PROTOCOLO DE DIGESTIÓN EN SOLUCIÓN

Precauciones:
• Utilizar guantes en todo momento para evitar la contaminación con queratina.
• De preferencia preparar las soluciones en material de vidrio y en el mismo día de su uso.
• No utilizar tubos Eppendorf de colores.

Recomendaciones:
• Lavar los tubos Eppendorf previo a su uso con metanol o etanol puro y luego secar a temperatura ambiente.
• Preparar el gel el día anterior a la corrida, para eliminar acrilamida que puede reaccionar con las proteínas.
• Evitar en la preparación de la muestra: sales (suprimen la señal, interfieren con la ionización y forman aductos), detergentes (inhiben la ionización) y solventes orgánicos no volátiles (retardan la cristalización de la matriz).

Protocolo de digestión:

1. Para muestras liofilizadas o previamente precipitadas resuspender en 100 μL de guanidina/HCl 6 M (alternativamente en urea 6-8 M o SDS 0,1% p/v), ditiotreitol 2-5 mM (o β-mercaptoetanol) en tampón bicarbonato de amonio 50 mM.
Para muestras líquidas mezclar en proporción 1:4 con bicarbonato de amonio 62,5 mM que contiene SDS 0,125% p/v y ditiotreitol 5 mM, preparar 100 μL de la mezcla.

2. Incubar a 95ºC durante 15-20 min o 60ºC durante 45-60 min, o si la muestra se preparó en urea incubar a temperatura ambiente durante 45-60 min. Dejar enfriar hasta temperatura ambiente.

3. Agregar 20 μL de yodoacetamida 200 mM preparado en tampón bicarbonato de amonio 50 mM, mezclar suavemente e incubar durante 1 h a temperatura ambiente y en oscuridad.

4. Agregar 20 μL de ditiotreitol 200 mM preparado en tampón bicarbonato de amonio 50 mM para detener la reacción y consumir el exceso de yodoacetamida. Mezclar suavemente e incubar durante 1 h a temperatura ambiente.
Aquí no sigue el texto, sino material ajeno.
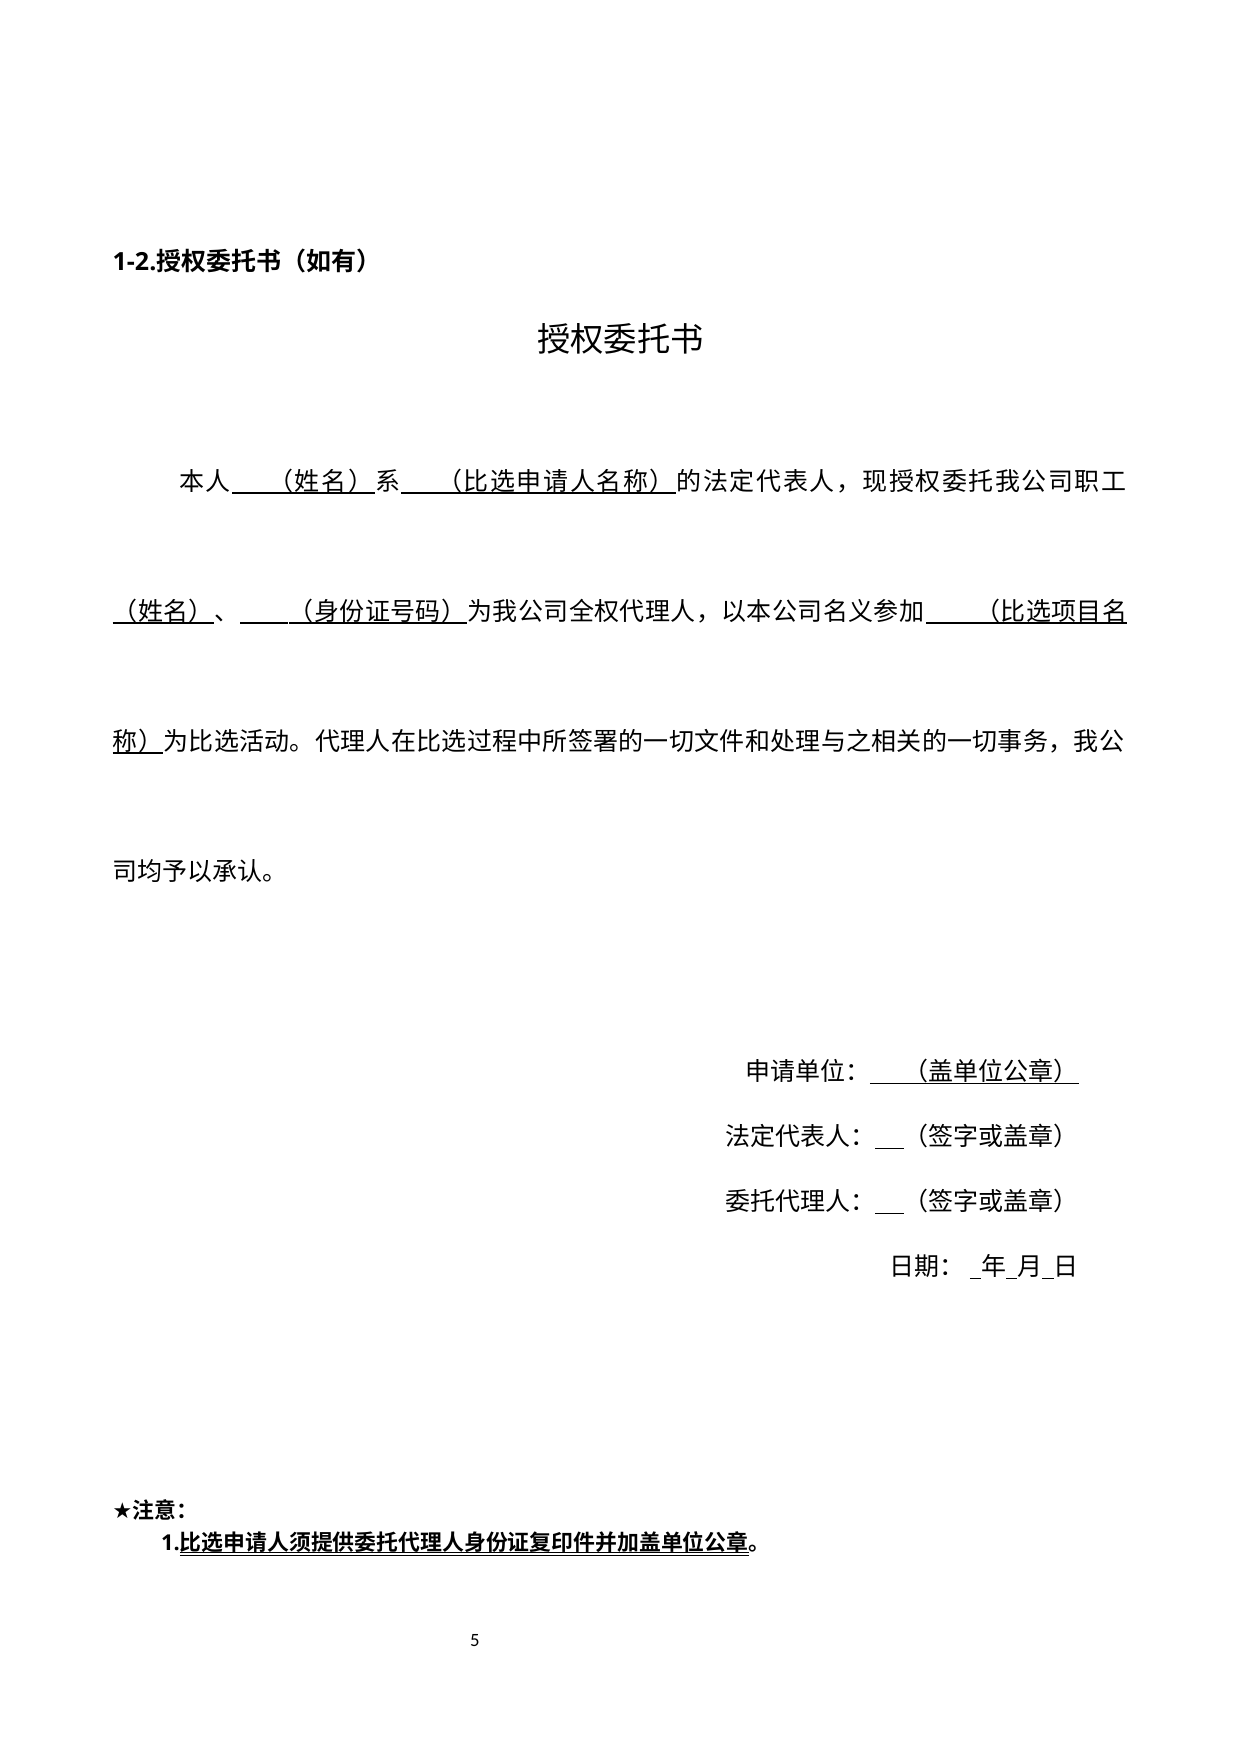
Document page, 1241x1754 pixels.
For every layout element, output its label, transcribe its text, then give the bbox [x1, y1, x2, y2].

text 授权委托书 [112, 304, 1128, 369]
text 法定代表人： （签字或盖章） [112, 1102, 1078, 1167]
text 申请单位： （盖单位公章） [112, 1037, 1078, 1102]
text 1-2.授权委托书（如有） [112, 227, 1128, 292]
text 委托代理人： （签字或盖章） [112, 1167, 1078, 1232]
text 1.比选申请人须提供委托代理人身份证复印件并加盖单位公章。 [119, 1525, 1121, 1557]
text ★注意： [112, 1492, 1128, 1525]
text 日期： 年 月 日 [112, 1232, 1078, 1297]
text 本人 （姓名）系 （比选申请人名称）的法定代表人，现授权委托我公司职工 （姓名）、 （身份证号码）为我公司全权代理人，以本公司名义参加 （比选项目名称）为比选活动。代理人在比选过程中所签署的一切文件和处理与之相关的一切事务，我公司均予以承认。 [112, 447, 1128, 902]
5. Diluir las muestras con tampón bicarbonato de amonio 50 mM de modo que la concentración de urea o guanidina/HCl sea menor a 1 M. Para las muestras preparadas en SDS la dilución no es necesaria.

6. Agregar tripsina a una razón final de tripsina:proteína entre 1:100 y 1:20 p/p. Incubar a 37ºC durante 1 h.
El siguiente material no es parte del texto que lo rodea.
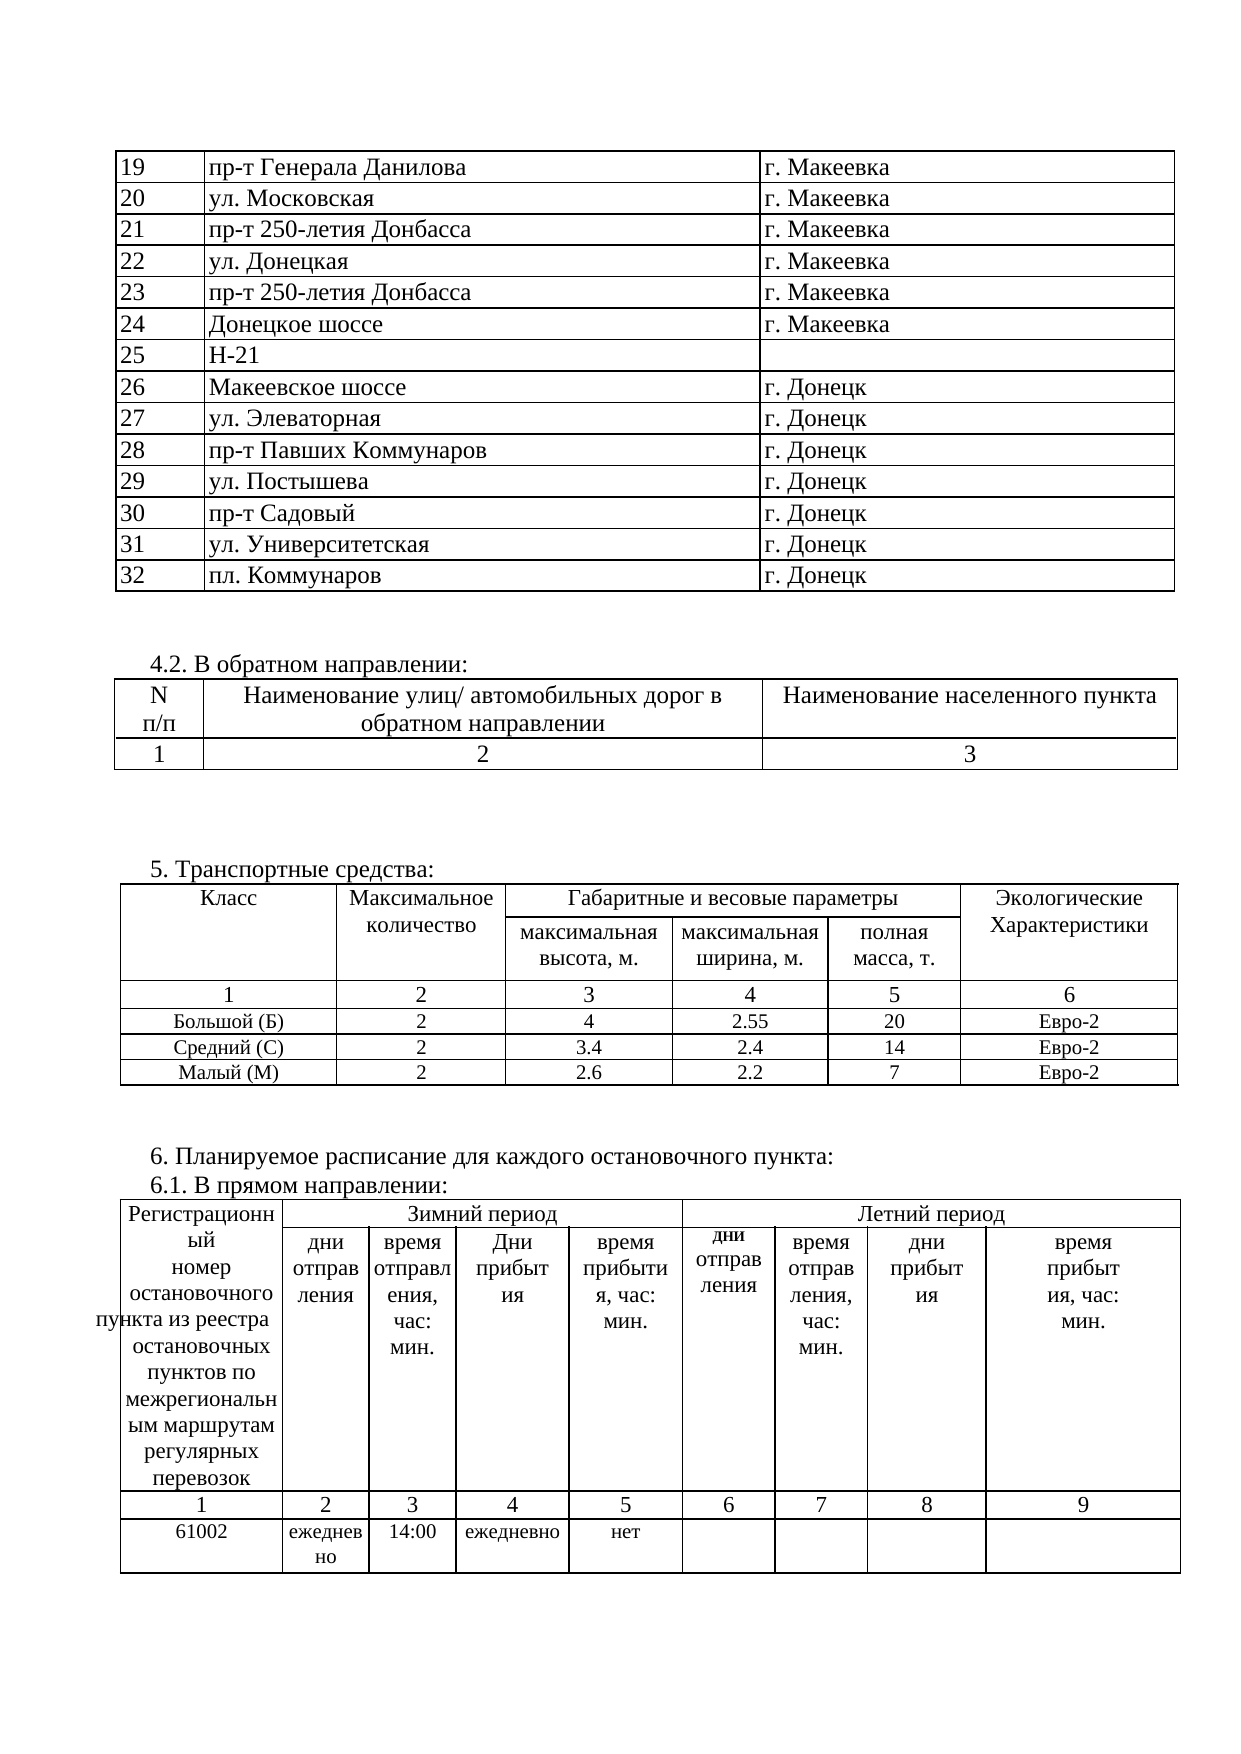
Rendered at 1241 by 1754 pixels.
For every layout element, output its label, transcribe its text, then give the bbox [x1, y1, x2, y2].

7. Terminar la reacción cambiando el pH a 3-4 con ácido fórmico o congelando a -20ºC.

8. Determinar el grado de digestión de una alícuota de la muestra en SDS-PAGE.

9. En caso de requerir mayor tiempo de digestión se puede reajustar el pH sobre 4 o incubar nuevamente a 37ºC.

10. Concentrar la muestra en SpeedVac a temperatura ambiente durante 2-4 h (no exceder 30ºC).

11. Resuspender en 12 μL de ácido fórmico 0,1% v/v.

Preparación de tripsina:

1. Reconstituir el liofilizado en ácido acético 50 mM o tampón de resuspensión de modo de obtener una concentración de tripsina de 0,1 μg/μL (almacenar a -20ºC hasta un mes o alternativamente almacenar a -80ºC).